Genetic and Haematological Modifiers of SCD Severity in Kaduna State, Northern Nigeria (SCA)

Sickle cell anaemia (SCA) is a multisystem disorder with massive medical, social and financial implications worldwide. It is caused by a single mutation in the β-globin gene (β6 Glu>Val), which leads to the production of abnormal sickle haemoglobin (HbS). Africa is the major origin of the sickle (βS) mutation, which occurs on diverse genetic haplotype backgrounds. SCA has a Mendelian pattern of inheritance (βS gene homozygosity, i.e. HbSS). Although all SCA patients share the same genetic mutation, the disease exhibits wide heterogeneity in clinical expression, which can be explained by both environmental and genetic factors. The environmental factors include infections, trauma, climate (temperature and humidity) and air quality, as well as socioeconomic factors, many of which are controllable. The genetic factors, on the other hand, cannot be controlled. The best-characterized genetic factors include variants in the genes associated with foetal haemoglobin (HbF) production, co-inheritance of alpha-thalassaemia, sickle genotype, and the type of βS-globin haplotype. The role of other potential genetic modifiers is less clear, particularly with regards to sickle cell disease related organ damage (e.g., risk for stroke, haemolysis, and acute chest syndrome.

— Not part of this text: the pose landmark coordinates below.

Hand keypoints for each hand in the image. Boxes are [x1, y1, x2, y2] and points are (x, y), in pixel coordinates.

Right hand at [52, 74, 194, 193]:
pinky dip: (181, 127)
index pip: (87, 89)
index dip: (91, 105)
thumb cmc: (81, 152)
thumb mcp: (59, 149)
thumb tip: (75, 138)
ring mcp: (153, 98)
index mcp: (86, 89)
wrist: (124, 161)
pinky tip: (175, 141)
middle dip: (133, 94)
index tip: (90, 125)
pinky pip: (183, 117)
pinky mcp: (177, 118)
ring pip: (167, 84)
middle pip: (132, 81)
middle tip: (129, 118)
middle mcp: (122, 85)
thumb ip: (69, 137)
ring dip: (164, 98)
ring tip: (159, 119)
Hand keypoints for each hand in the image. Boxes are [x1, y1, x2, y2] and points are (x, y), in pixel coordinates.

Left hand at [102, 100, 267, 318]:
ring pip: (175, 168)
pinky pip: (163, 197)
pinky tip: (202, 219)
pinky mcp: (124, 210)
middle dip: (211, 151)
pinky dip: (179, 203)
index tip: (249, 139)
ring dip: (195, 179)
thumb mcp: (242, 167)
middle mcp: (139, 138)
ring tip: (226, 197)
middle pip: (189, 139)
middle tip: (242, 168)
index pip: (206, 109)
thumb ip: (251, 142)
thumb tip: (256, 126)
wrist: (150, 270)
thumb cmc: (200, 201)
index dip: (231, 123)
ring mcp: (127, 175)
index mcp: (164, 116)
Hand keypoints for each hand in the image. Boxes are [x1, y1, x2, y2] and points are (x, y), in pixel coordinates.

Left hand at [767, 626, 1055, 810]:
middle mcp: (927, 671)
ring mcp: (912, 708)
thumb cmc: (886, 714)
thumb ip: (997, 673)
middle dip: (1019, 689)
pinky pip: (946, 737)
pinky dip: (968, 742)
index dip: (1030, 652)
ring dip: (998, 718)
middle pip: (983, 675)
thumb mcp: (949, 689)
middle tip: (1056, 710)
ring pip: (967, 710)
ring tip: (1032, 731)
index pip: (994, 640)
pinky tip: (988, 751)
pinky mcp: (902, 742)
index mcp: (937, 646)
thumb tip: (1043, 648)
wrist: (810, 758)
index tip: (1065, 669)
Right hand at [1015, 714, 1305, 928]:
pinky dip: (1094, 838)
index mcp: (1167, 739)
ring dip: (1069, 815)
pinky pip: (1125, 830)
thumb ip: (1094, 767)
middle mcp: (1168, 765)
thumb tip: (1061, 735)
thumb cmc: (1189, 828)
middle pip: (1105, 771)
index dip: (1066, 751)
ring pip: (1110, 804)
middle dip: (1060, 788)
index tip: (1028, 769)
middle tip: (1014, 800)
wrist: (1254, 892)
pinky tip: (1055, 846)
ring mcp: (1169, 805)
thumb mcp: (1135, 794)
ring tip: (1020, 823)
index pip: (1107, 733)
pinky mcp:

Understanding the molecular basis of clinical heterogeneity and disease severity for SCA can have direct clinical applications for prognosis via risk stratification of patients, also facilitating the use of personalized, targeted therapeutic interventions. As a turning-point in genomics, the advent of high-throughput sequencing and whole-genome analysis has made it feasible to discover hitherto unsuspected variants that could add to current understanding of genotype-phenotype relationships in SCA. The identification of modifying genetic variants might suggest new prognostic and/or therapeutic targets for investigation towards improved patient management and treatment.